Как-то вечером он был дома один, с жадностью перечитывал Жюль Верна.
– Здорово, светик!
Он поднял голову. Пред ним в черном шушуне – Клюка, голова трясется, мышиные глазки-буравчики сверлят, рот – сухая береста. Он продолжал читать. Она села рядом и стала гладить его по спине, по голове, поскрипывая смехом, как скрипучей дверью, и покряхтывая:
– Ох, и люб ты ей!
Прохор глядел в книгу, но уши его навострились, и полет по Жюль Верну на Луну сразу оборвался.
– Брал бы. Она не перестарок, двадцать второй годок идет.
Щеки Прохора покраснели, и онемевшие строки исчезли вдруг.
– А какая бы парочка была!.. По крайности – отца отвадишь, мать спасешь. – Голова ее тряслась, на глазах навернулись слезы, пахло от нее тленом, могильной землей, но слова ее шпарили, как кипяток.
– А у тебя, бабка, есть зубы? – спросил Прохор.
– Нету, светик, нету.
– Жаль... А то бы я тебе выбил их. Уходи.
– Дурак ты, светик, – сказала Клюка, схватилась за перешибленную годами спину и, заохав, поднялась. – Ососок ты поросячий, вот ты кто. Этакую кралю упускать! Сколь времени живу, такую королеву впервой вижу. Вся думка ее к тебе лежит... Эх ты, дурак паршивый!.. Хоть бы матку-то пожалел. Зачахла ведь. – И скрипучей дугой к двери, подпираясь батогом.
– Бабка, слушай, – вернул ее Прохор и сунул ей в руку рубль. – Скажи, бабка, только не болтай никому, слышишь? Она любит отца?
– Отца?! – вскричала бабка. – Христос воскресь... Помахивает им... Больно нужно...
– Врешь... Слушай, бабка! А Илюха, приказчик наш, часто ходит к ней? Слушай, бабка...

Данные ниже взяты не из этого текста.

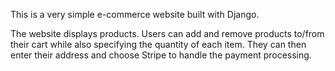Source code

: This is a very simple e-commerce website built with Django.

The website displays products. Users can add and remove products to/from their cart while also specifying the quantity of each item. They can then enter their address and choose Stripe to handle the payment processing.
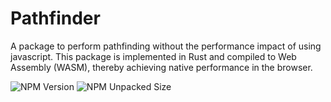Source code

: # Pathfinder
A package to perform pathfinding without the performance impact of using javascript. This package is implemented in Rust and compiled to Web Assembly (WASM), thereby achieving native performance in the browser.

<div>
    <img alt="NPM Version" src="https://img.shields.io/npm/v/%40imreangelo%2Fpathfinder-wasm">
    <img alt="NPM Unpacked Size" src="https://img.shields.io/npm/unpacked-size/%40imreangelo%2Fpathfinder-wasm">
</div>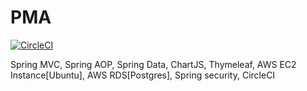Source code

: # PMA

[![CircleCI](https://circleci.com/gh/Elfn/PMA.svg?style=svg&circle-token=8db7aed095ec2ee36e496983c2ab2102decfa8de)](https://circleci.com/gh/Elfn/PMA)

Spring MVC, Spring AOP, Spring Data, ChartJS, Thymeleaf, AWS EC2 Instance[Ubuntu], AWS RDS[Postgres], Spring security, CircleCI
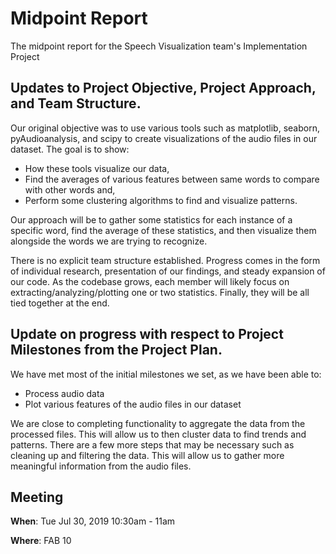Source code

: # Midpoint Report

The midpoint report for the Speech Visualization team's Implementation Project

## Updates to Project Objective, Project Approach, and Team Structure.

Our original objective was to use various tools such as matplotlib, seaborn, pyAudioanalysis, and scipy to create visualizations of the audio files in our dataset. The goal is to show:
- How these tools visualize our data,
-  Find the averages of various features between same words to compare with other words and,
- Perform some clustering algorithms to find and visualize patterns.

Our approach will be to gather some statistics for each instance of a specific word, find the average of these statistics, and then visualize them alongside the words we are trying to recognize.

There is no explicit team structure established. Progress comes in the form of individual research, presentation of our findings, and steady expansion of our code. As the codebase grows, each member will likely focus on extracting/analyzing/plotting one or two statistics. Finally, they will be all tied together at the end.

## Update on progress with respect to Project Milestones from the Project Plan.

We have met most of the initial milestones we set, as we have been able to:
- Process audio data
- Plot various features of the audio files in our dataset

We are close to completing functionality to aggregate the data from the processed files. This will allow us to then cluster data to find trends and patterns. There are a few more steps that may be necessary such as cleaning up and filtering the data. This will allow us to gather more meaningful information from the audio files.

## Meeting
**When**: Tue Jul 30, 2019 10:30am - 11am

**Where**: FAB 10
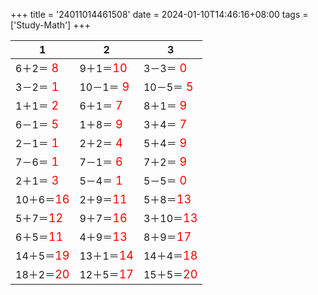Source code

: +++ 
title = '24011014461508' 
date = 2024-01-10T14:46:16+08:00 
tags = ['Study-Math'] 
+++ 

1 | 2 | 3 
-- | -- | -- 
6＋2＝<font color=red size=4> 8</font> | 9＋1＝<font color=red size=4>10</font> | 3－3＝<font color=red size=4> 0</font> 
3－2＝<font color=red size=4> 1</font> | 10－1＝<font color=red size=4> 9</font> | 10－5＝<font color=red size=4> 5</font> 
1＋1＝<font color=red size=4> 2</font> | 6＋1＝<font color=red size=4> 7</font> | 8＋1＝<font color=red size=4> 9</font> 
6－1＝<font color=red size=4> 5</font> | 1＋8＝<font color=red size=4> 9</font> | 3＋4＝<font color=red size=4> 7</font> 
2－1＝<font color=red size=4> 1</font> | 2＋2＝<font color=red size=4> 4</font> | 5＋4＝<font color=red size=4> 9</font> 
7－6＝<font color=red size=4> 1</font> | 7－1＝<font color=red size=4> 6</font> | 7＋2＝<font color=red size=4> 9</font> 
2＋1＝<font color=red size=4> 3</font> | 5－4＝<font color=red size=4> 1</font> | 5－5＝<font color=red size=4> 0</font> 
10＋6＝<font color=red size=4>16</font> | 2＋9＝<font color=red size=4>11</font> | 5＋8＝<font color=red size=4>13</font> 
5＋7＝<font color=red size=4>12</font> | 9＋7＝<font color=red size=4>16</font> | 3＋10＝<font color=red size=4>13</font> 
6＋5＝<font color=red size=4>11</font> | 4＋9＝<font color=red size=4>13</font> | 8＋9＝<font color=red size=4>17</font> 
14＋5＝<font color=red size=4>19</font> | 13＋1＝<font color=red size=4>14</font> | 14＋4＝<font color=red size=4>18</font> 
18＋2＝<font color=red size=4>20</font> | 12＋5＝<font color=red size=4>17</font> | 15＋5＝<font color=red size=4>20</font> 

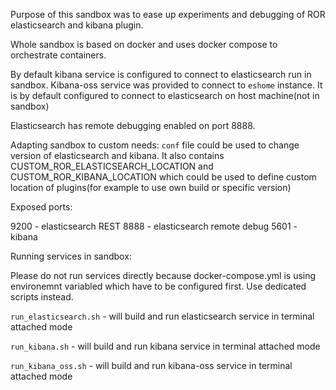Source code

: Purpose of this sandbox was to ease up experiments and debugging of ROR elasticsearch and kibana plugin. 

Whole sandbox is based on docker and uses docker compose to orchestrate containers. 

By default kibana service is configured to connect to elasticsearch run in sandbox.
Kibana-oss service was provided to connect to `eshome` instance. It is by default configured to connect to elasticsearch on host machine(not in sandbox) 

Elasticsearch has remote debugging enabled on port 8888.

Adapting sandbox to custom needs:
`conf` file could be used to change version of elasticsearch and kibana. It also contains CUSTOM_ROR_ELASTICSEARCH_LOCATION and CUSTOM_ROR_KIBANA_LOCATION which could be used to define custom location of plugins(for example to use own build or specific version)

Exposed ports:

9200 - elasticsearch REST
8888 - elasticsearch remote debug 
5601 - kibana

Running services in sandbox:

Please do not run services directly because docker-compose.yml is using environemnt variabled which have to be configured first. Use dedicated scripts instead.

`run_elasticsearch.sh` - will build and run elasticsearch service in terminal attached mode

`run_kibana.sh` - will build and run kibana service in terminal attached mode

`run_kibana_oss.sh` - will build and run kibana-oss service in terminal attached mode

– Да ты чего дрожишь-то весь? Тебя любит, вот кого, тебя! А мало ли к ней ходют... Знамо дело, мухи к меду льнут. Вот поп как-то пришел, сожрал горшок сметаны – да и вон. Помахивает она.
– Врешь! Она отцова любовница... Она...
– Тьфу! Будет она со старым мужиком валандаться. Говорят тебе – ты один... Эх, младен! Ты ее в баньке посмотри – растаешь... Сватай знай. Не спокаешься... А то городскую возьмешь с мошной толстой, загубишь красу свою, младен. Может, на морду-то ее и смотреть-то вредно...

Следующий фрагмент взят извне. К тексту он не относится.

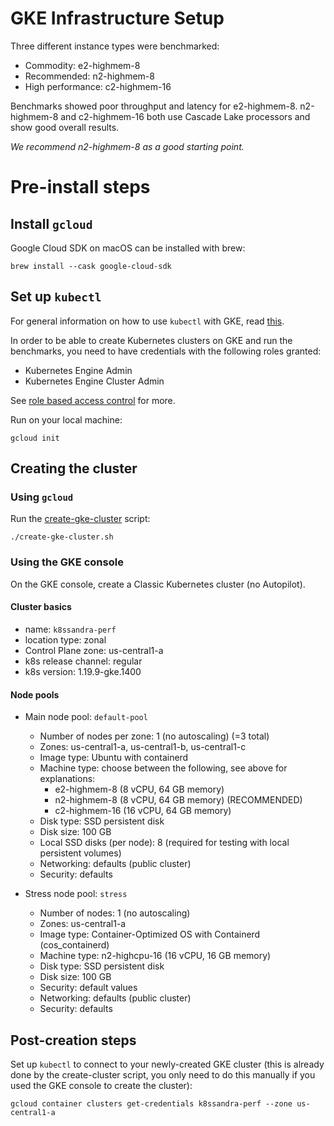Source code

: # GKE Infrastructure Setup

Three different instance types were benchmarked:

* Commodity: e2-highmem-8
* Recommended: n2-highmem-8
* High performance: c2-highmem-16

Benchmarks showed poor throughput and latency for e2-highmem-8. n2-highmem-8 and c2-highmem-16 both
use Cascade Lake processors and show good overall results. 

_We recommend n2-highmem-8 as a good starting point._

# Pre-install steps

## Install `gcloud`

Google Cloud SDK on macOS can be installed with brew:

    brew install --cask google-cloud-sdk

## Set up `kubectl`

For general information on how to use `kubectl` with GKE, read
[this](https://cloud.google.com/kubernetes-engine/docs/how-to/cluster-access-for-kubectl).

In order to be able to create Kubernetes clusters on GKE and run the benchmarks, you need to have
credentials with the following roles granted:

* Kubernetes Engine Admin
* Kubernetes Engine Cluster Admin

See [role based access
control](https://cloud.google.com/kubernetes-engine/docs/how-to/role-based-access-control) for more.

Run on your local machine:

    gcloud init

## Creating the cluster

### Using `gcloud`

Run the [create-gke-cluster](create-gke-cluster.sh) script:

    ./create-gke-cluster.sh

### Using the GKE console

On the GKE console, create a Classic Kubernetes cluster (no Autopilot).

#### Cluster basics

* name: `k8ssandra-perf`
* location type: zonal
* Control Plane zone: us-central1-a
* k8s release channel: regular
* k8s version: 1.19.9-gke.1400 

#### Node pools

* Main node pool: `default-pool`
  * Number of nodes per zone: 1 (no autoscaling) (=3 total)
  * Zones: us-central1-a, us-central1-b, us-central1-c
  * Image type:  Ubuntu with containerd  
  * Machine type: choose between the following, see above for explanations:
    * e2-highmem-8 (8 vCPU, 64 GB memory)
    * n2-highmem-8 (8 vCPU, 64 GB memory) (RECOMMENDED)
    * c2-highmem-16 (16 vCPU, 64 GB memory)
  * Disk type: SSD persistent disk
  * Disk size: 100 GB
  * Local SSD disks (per node): 8 (required for testing with local persistent volumes)
  * Networking: defaults (public cluster)
  * Security: defaults

* Stress node pool: `stress`
  * Number of nodes: 1 (no autoscaling)
  * Zones: us-central1-a
  * Image type:  Container-Optimized OS with Containerd (cos_containerd)  
  * Machine type:  n2-highcpu-16 (16 vCPU, 16 GB memory)
  * Disk type: SSD persistent disk
  * Disk size: 100 GB
  * Security: default values
  * Networking: defaults (public cluster)
  * Security: defaults

## Post-creation steps

Set up `kubectl` to connect to your newly-created GKE cluster (this is already done by the
create-cluster script, you only need to do this manually if you used the GKE console to create the
cluster):

    gcloud container clusters get-credentials k8ssandra-perf --zone us-central1-a

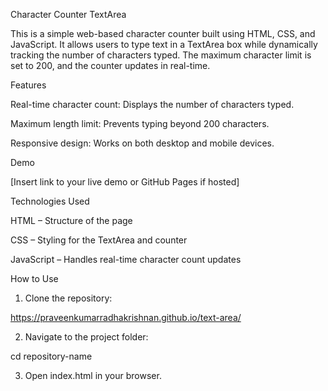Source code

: Character Counter TextArea

This is a simple web-based character counter built using HTML, CSS, and JavaScript. It allows users to type text in a TextArea box while dynamically tracking the number of characters typed. The maximum character limit is set to 200, and the counter updates in real-time.

Features

Real-time character count: Displays the number of characters typed.

Maximum length limit: Prevents typing beyond 200 characters.

Responsive design: Works on both desktop and mobile devices.


Demo

[Insert link to your live demo or GitHub Pages if hosted]

Technologies Used

HTML – Structure of the page

CSS – Styling for the TextArea and counter

JavaScript – Handles real-time character count updates


How to Use

1. Clone the repository:

https://praveenkumarradhakrishnan.github.io/text-area/


2. Navigate to the project folder:

cd repository-name


3. Open index.html in your browser.
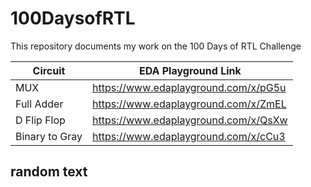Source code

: # 100DaysofRTL

This repository documents my work on the 100 Days of RTL Challenge

Circuit | EDA Playground Link 
------------ | -------------
MUX | https://www.edaplayground.com/x/pG5u 
Full Adder | https://www.edaplayground.com/x/ZmEL 
D Flip Flop | https://www.edaplayground.com/x/QsXw 
Binary to Gray | https://www.edaplayground.com/x/cCu3 

## random text

 
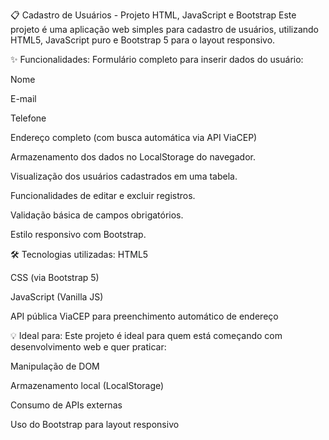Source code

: 📋 Cadastro de Usuários - Projeto HTML, JavaScript e Bootstrap
Este projeto é uma aplicação web simples para cadastro de usuários, utilizando HTML5, JavaScript puro e Bootstrap 5 para o layout responsivo.

✨ Funcionalidades:
Formulário completo para inserir dados do usuário:

Nome

E-mail

Telefone

Endereço completo (com busca automática via API ViaCEP)

Armazenamento dos dados no LocalStorage do navegador.

Visualização dos usuários cadastrados em uma tabela.

Funcionalidades de editar e excluir registros.

Validação básica de campos obrigatórios.

Estilo responsivo com Bootstrap.

🛠 Tecnologias utilizadas:
HTML5

CSS (via Bootstrap 5)

JavaScript (Vanilla JS)

API pública ViaCEP para preenchimento automático de endereço

💡 Ideal para:
Este projeto é ideal para quem está começando com desenvolvimento web e quer praticar:

Manipulação de DOM

Armazenamento local (LocalStorage)

Consumo de APIs externas

Uso do Bootstrap para layout responsivo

– Скажи ей... Впрочем, ничего не говори... Иди... Ну, иди, иди. Убью я ее, так и скажи... Убью.
Он долго не мог успокоиться. Жюль Верн полетел под стол. Взял геометрию и бессмысленно читал, переворачивал страницы с треском. Ведьма эта Анфиса. Она раздевается пред ним среди цветов: «Здравствуйте, Прохор Петрович!» Она, не торопясь, входит в речку. Нет, это Таня... Милая Таня, где ты, нахальная, смешная Таня? Квадрат гипотенузы равен... К черту гипотенузу! Зачем ему гипотенузы? Ему надо деньги и работу.
И пляшет пред ним менуэт темнокудрая Ниночка, и в руках ее, над головой, гипотенуза держит за кончики гипотенузу и плавно так, плавно поводит ею, улыбаясь: «Тир-ли, тар-ли, тир-ли-ля...» «Ниночка!» Он валится на диван и закрывает глаза. Он целует и раздевает Ниночку. Она смеется, сопротивляется. Он умоляет: «Разреши». Он никогда не видал, во что одеты барышни. Кружева, взбитый, как сливки, тюль, бантики.